Much safer to take our advice. A trainer is closer and might get pissed and slap the shit out of you 

Just kidding bro...keep up the diet and training and you'll get there.


----------



## readyformore (Sep 26, 2009)

okay let me go ahead and do what built suggested me, i'll post up a routine after i make one and i'll take all the suggestions that i need and actually listen to them... i'll do this with in the next few day's... considering i have to wake up for work in 2 hours LOL screw me!


----------



## readyformore (Sep 27, 2009)

well wow last night i was just messing around and what not so i like pulled my stomach down like by my belly button and i could completely see a six pack... I lost weight super fast (about 85ish pounds in 6 months then 10 more over around another 6 months) does that have anything to do with it or do i just need to loose the weight?


----------



## DiGiTaL (Sep 27, 2009)

readyformore said:


> well... i got my body fat % tested today... it was pretty low compared to the last time i measured it... last time they said it was 13.8% but i messed up and told them i weighed 10 pounds more than i actually did... but now i can tell i've lost fat weight and gained muscle weight and it's at 11.4%... is that pretty respectable for wanting abs? 11.4%?

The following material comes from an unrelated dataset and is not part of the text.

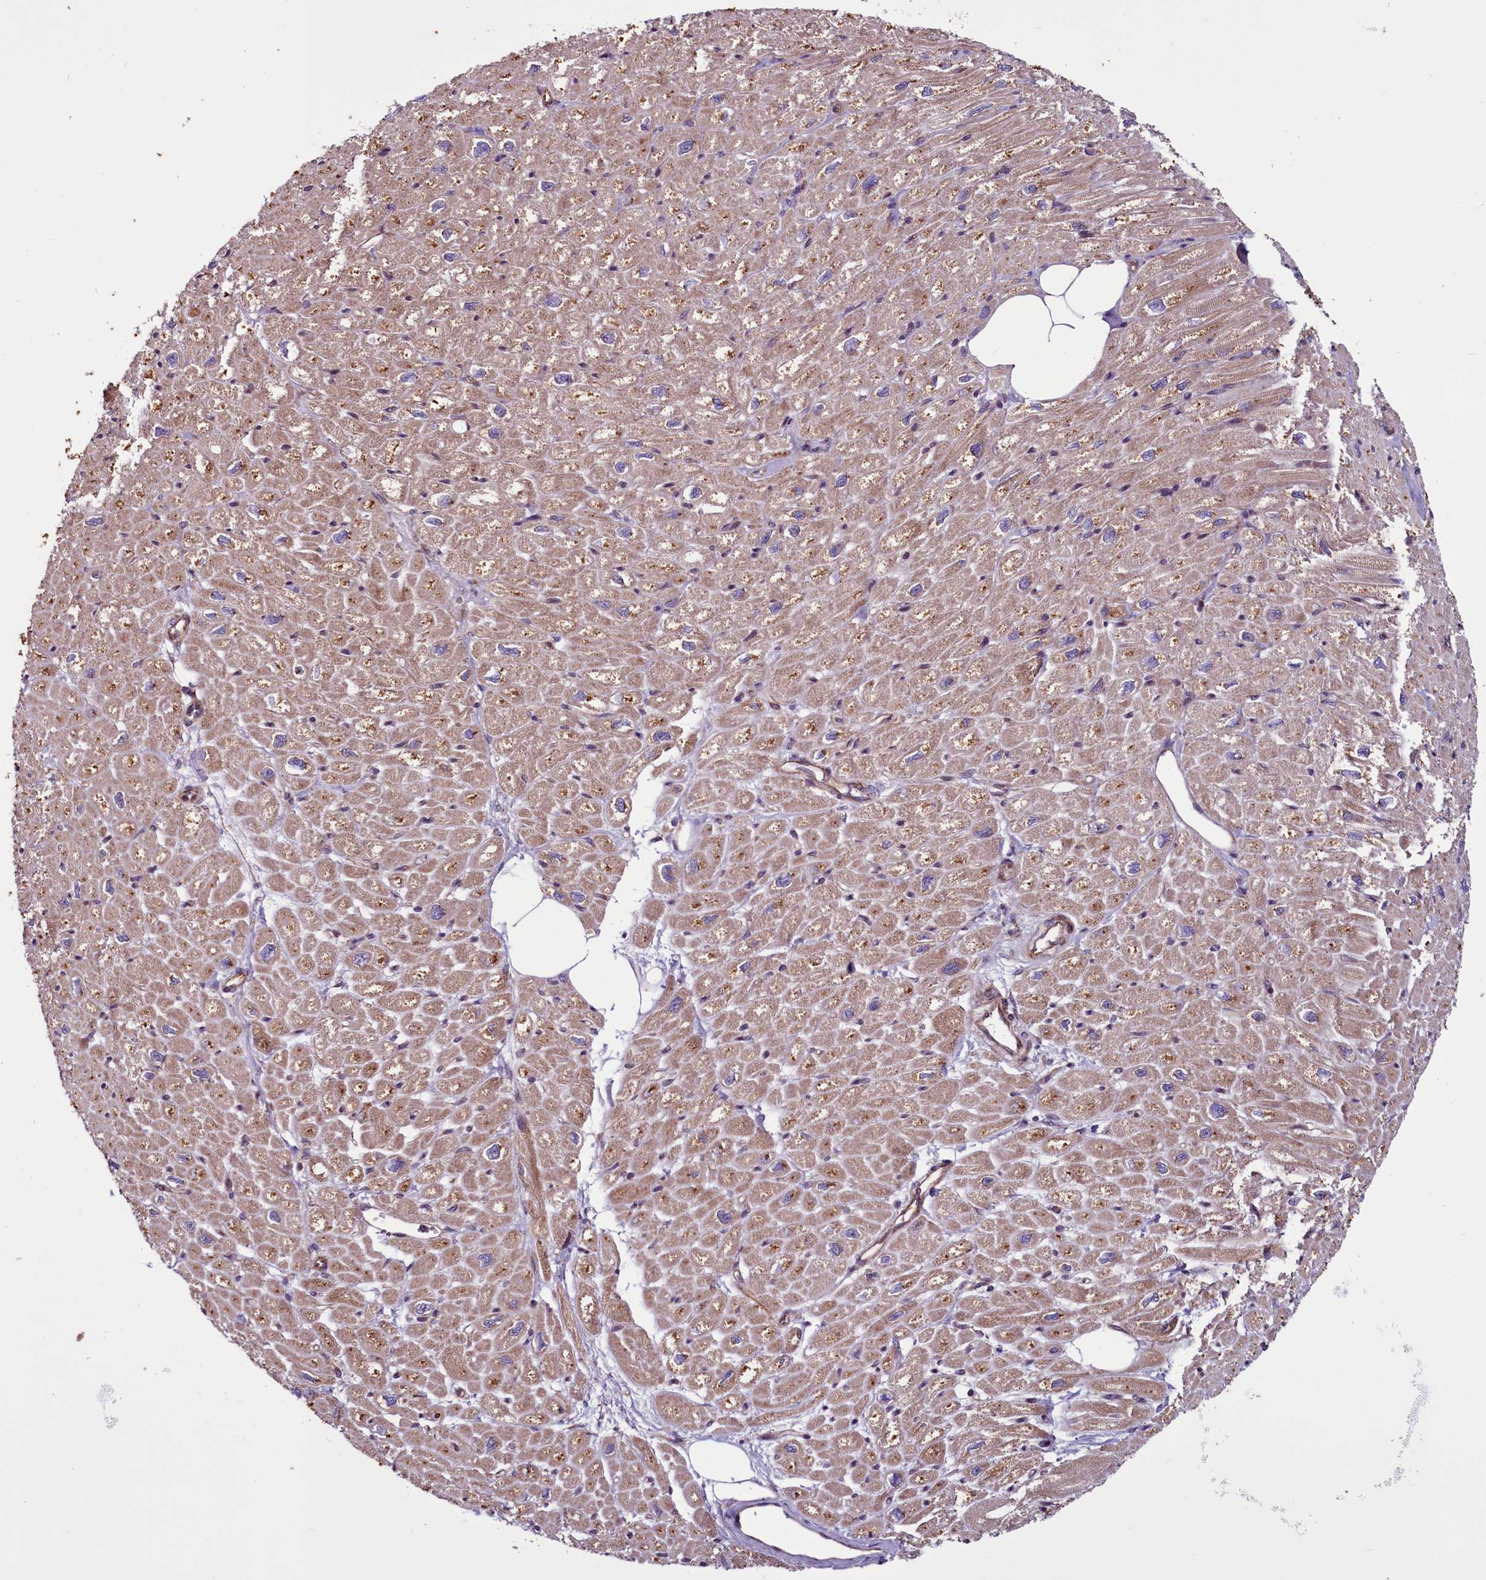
{"staining": {"intensity": "moderate", "quantity": ">75%", "location": "cytoplasmic/membranous"}, "tissue": "heart muscle", "cell_type": "Cardiomyocytes", "image_type": "normal", "snomed": [{"axis": "morphology", "description": "Normal tissue, NOS"}, {"axis": "topography", "description": "Heart"}], "caption": "Normal heart muscle was stained to show a protein in brown. There is medium levels of moderate cytoplasmic/membranous expression in approximately >75% of cardiomyocytes. The protein of interest is shown in brown color, while the nuclei are stained blue.", "gene": "MCRIP1", "patient": {"sex": "male", "age": 50}}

Where did you get this test done?


----------



## readyformore (Sep 28, 2009)

DiGiTaL said:


> Where did you get this test done?



the gym? lol i'm pretty damn skinny... i've been skinnier i can show by a different pic lol


----------



## Merkaba (Sep 29, 2009)

so now youre going to tell us you held a device in your hands to test your body fat??? Or did they use the calipers?


----------



## readyformore (Sep 29, 2009)

Merkaba said:


> so now youre going to tell us you held a device in your hands to test your body fat??? Or did they use the calipers?



the stupid device thingy... (there to lazy to do it with the calipers....) so i'm guessing it's around 11-12% i know for a fact it's not over 12%

and another thing tonight i went running did some HIIT, barely did it though for like 5 mins or so because my side just got so cramped up... my left side of my stomach always get's really cramped up and i'm not sure what it is... do you guy's have any idea?


----------



## AKIRA (Sep 29, 2009)

Your bodyfat isnt huge, but its higher than you think.

That pic is not a good one.  You looked like you were punched in the torso by a fist the size of hulk's.  When I flex my abs, my torso is more flat.  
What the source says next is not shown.